Only the lines below between the ones containing "right elbow: (451, 684)" and "left back paw: (991, 908)", inclusive, are to be reproduced, each exactly as it stands.

(Limb landmark coordinates)
┏━━

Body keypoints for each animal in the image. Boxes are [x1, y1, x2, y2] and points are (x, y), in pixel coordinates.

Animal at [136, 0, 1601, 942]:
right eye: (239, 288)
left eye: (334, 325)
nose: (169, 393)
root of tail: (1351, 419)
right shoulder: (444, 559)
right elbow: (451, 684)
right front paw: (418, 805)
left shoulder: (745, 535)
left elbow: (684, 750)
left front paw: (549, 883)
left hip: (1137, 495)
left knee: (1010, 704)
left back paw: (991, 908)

┗━━
┏━━

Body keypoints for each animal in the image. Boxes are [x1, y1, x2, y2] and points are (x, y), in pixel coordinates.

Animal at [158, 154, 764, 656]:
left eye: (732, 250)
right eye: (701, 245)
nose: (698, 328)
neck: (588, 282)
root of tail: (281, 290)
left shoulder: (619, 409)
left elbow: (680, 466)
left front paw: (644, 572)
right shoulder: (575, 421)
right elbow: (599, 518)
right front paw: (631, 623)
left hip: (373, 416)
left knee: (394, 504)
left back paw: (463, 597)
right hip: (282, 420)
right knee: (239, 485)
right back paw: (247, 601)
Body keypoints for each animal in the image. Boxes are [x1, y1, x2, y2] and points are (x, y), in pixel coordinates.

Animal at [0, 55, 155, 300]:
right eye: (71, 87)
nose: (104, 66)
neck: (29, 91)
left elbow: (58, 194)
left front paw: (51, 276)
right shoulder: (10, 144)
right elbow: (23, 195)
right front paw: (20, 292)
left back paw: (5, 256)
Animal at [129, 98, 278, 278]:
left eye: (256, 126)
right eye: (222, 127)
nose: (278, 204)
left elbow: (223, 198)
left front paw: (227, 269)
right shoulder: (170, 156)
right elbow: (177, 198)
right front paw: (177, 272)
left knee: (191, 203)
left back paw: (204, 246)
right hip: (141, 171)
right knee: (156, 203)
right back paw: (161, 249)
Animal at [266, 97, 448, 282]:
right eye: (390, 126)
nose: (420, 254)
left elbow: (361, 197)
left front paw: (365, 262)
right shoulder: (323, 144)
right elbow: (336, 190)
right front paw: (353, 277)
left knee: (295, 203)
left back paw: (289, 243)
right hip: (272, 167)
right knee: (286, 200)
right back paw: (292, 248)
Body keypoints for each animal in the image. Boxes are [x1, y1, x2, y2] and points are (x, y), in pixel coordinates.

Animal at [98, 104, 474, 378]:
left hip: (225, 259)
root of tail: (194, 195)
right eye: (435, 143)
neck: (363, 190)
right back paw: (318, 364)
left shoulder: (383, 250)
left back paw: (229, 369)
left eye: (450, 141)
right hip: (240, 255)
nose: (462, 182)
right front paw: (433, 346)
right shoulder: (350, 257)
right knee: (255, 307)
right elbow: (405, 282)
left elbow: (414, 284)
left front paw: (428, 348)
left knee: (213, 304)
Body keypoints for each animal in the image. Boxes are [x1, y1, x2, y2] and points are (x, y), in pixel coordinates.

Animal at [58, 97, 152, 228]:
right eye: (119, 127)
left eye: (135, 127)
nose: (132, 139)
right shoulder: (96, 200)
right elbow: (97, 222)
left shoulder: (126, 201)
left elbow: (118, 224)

┗━━
┏━━

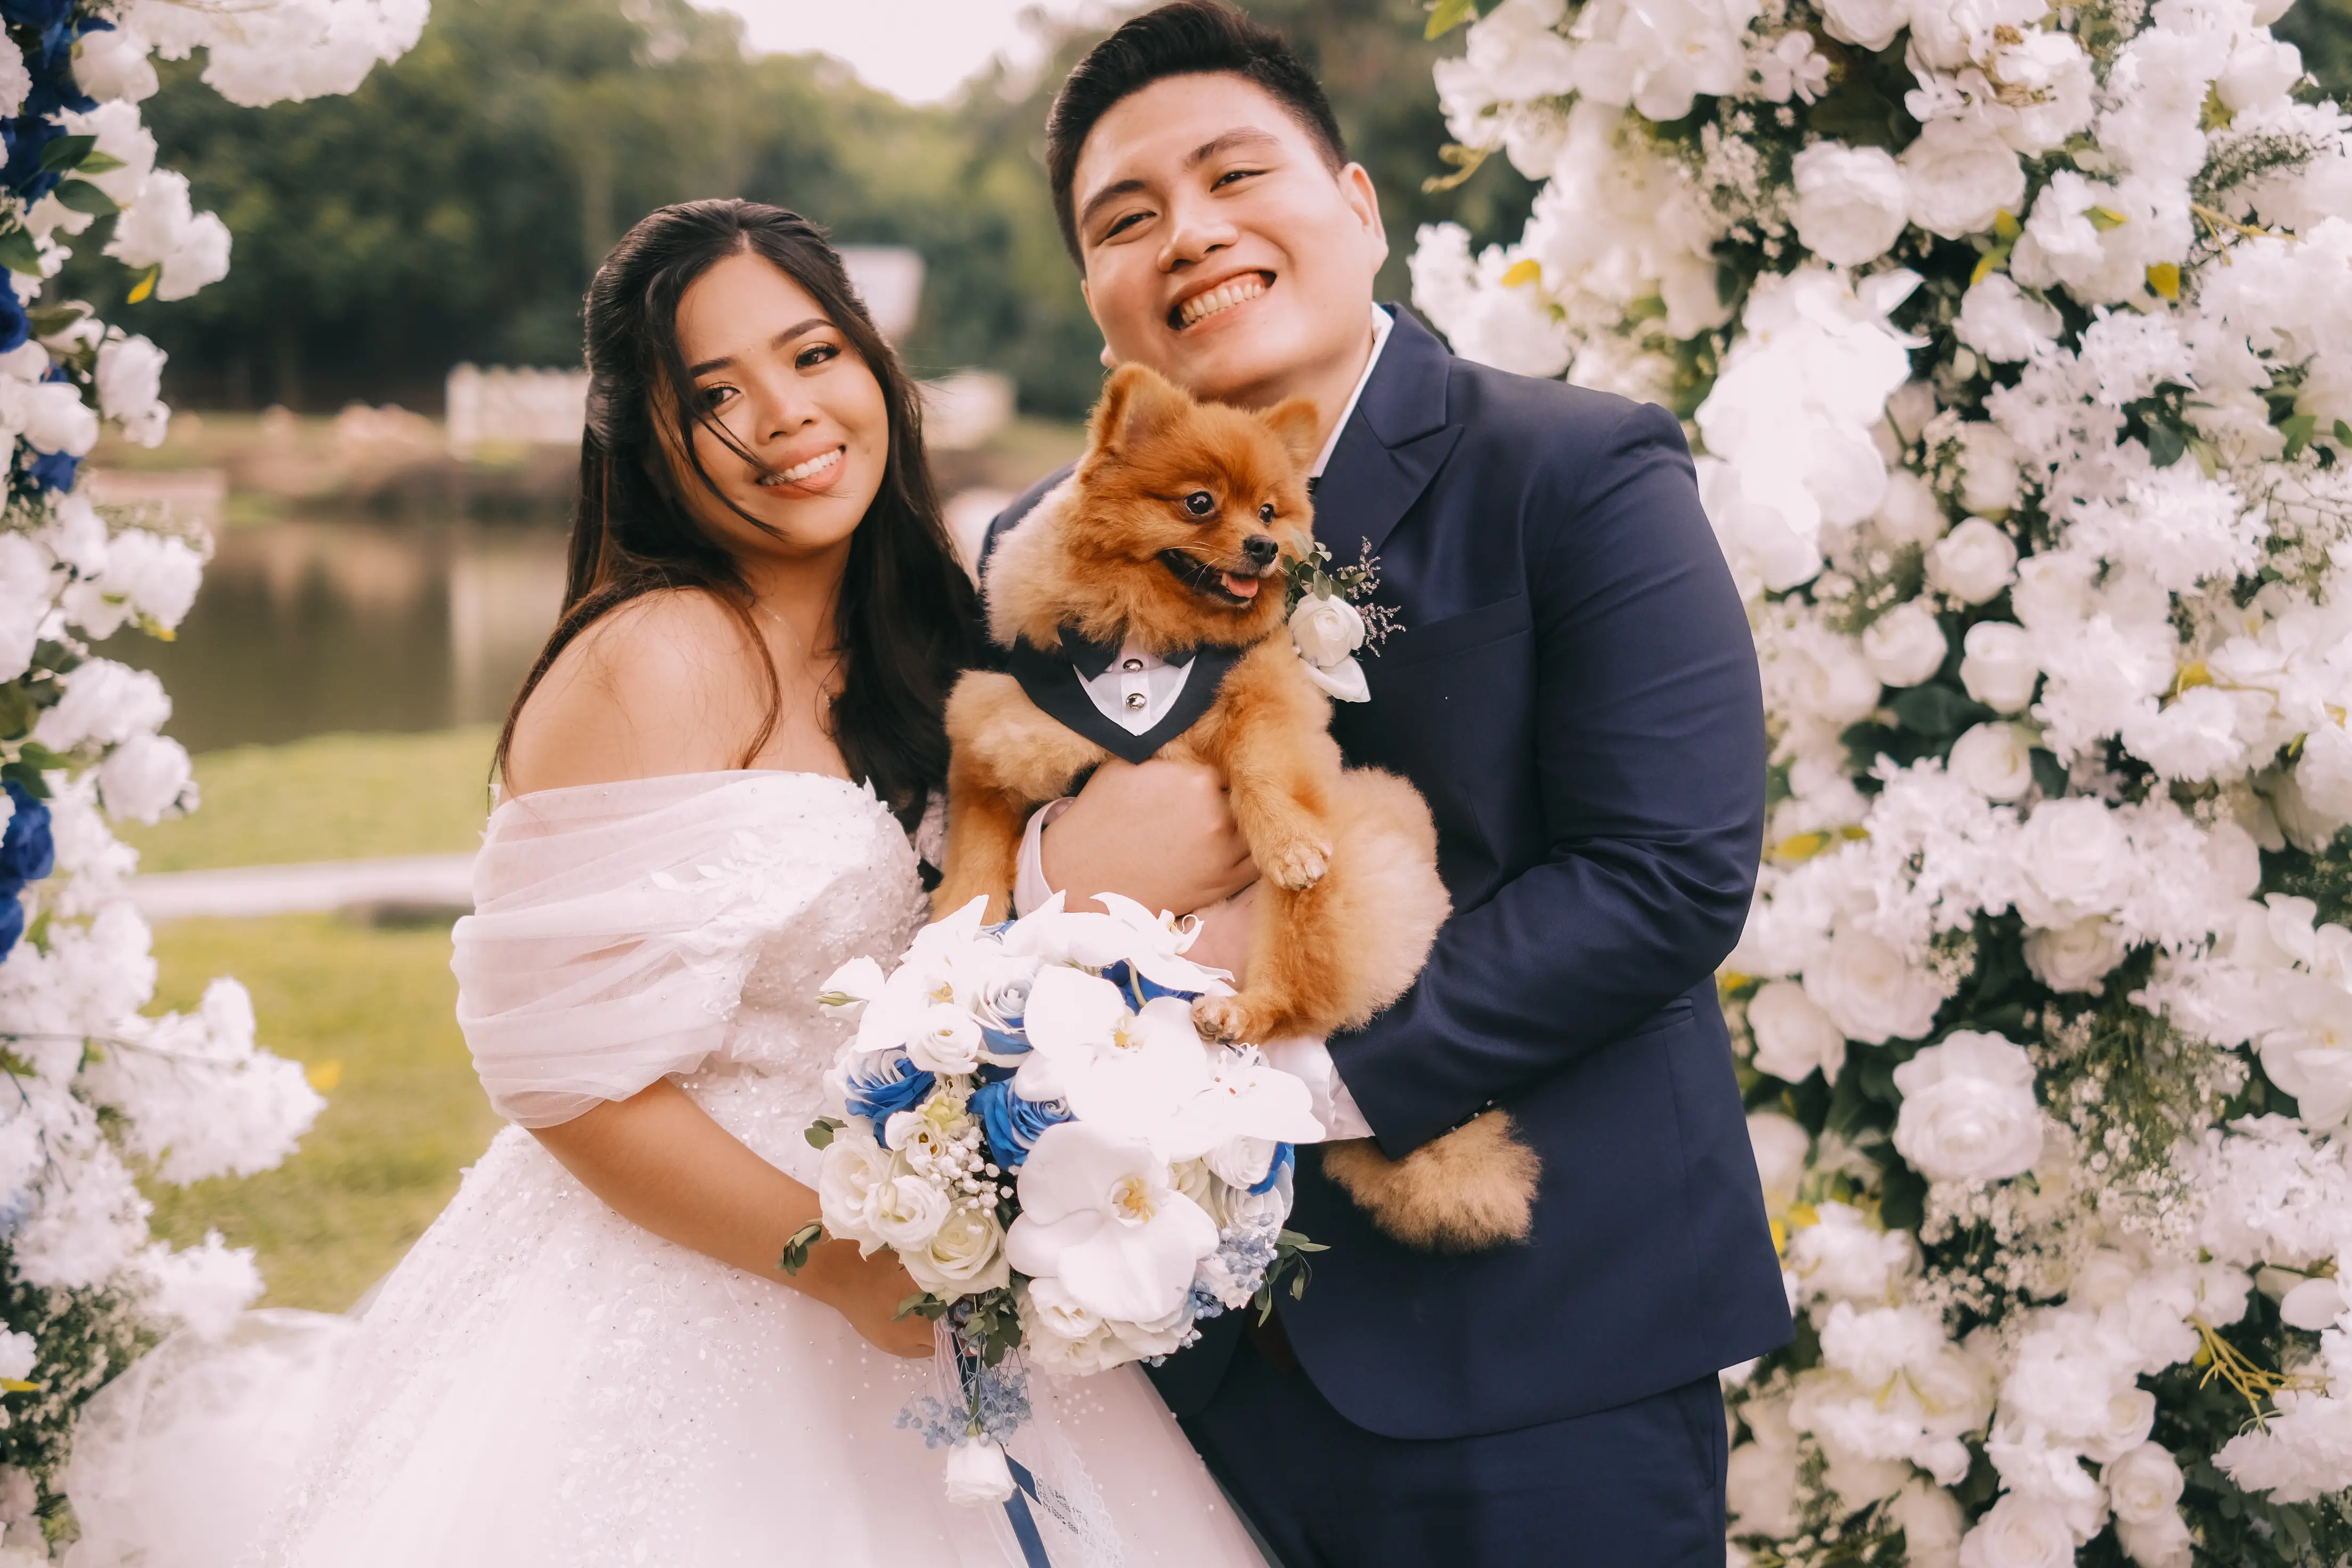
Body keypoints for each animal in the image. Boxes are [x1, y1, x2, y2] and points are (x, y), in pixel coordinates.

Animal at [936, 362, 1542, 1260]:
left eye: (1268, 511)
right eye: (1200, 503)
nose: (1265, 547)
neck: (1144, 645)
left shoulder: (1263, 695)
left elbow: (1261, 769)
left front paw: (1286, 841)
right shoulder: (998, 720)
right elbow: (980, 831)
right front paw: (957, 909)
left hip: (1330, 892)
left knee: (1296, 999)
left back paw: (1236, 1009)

┗━━

▶ [Completed exercise]
right elbow: (451, 684)
right front paw: (418, 805)
left shoulder: (745, 535)
left elbow: (684, 750)
left front paw: (549, 883)
left hip: (1137, 495)
left knee: (1010, 704)
left back paw: (991, 908)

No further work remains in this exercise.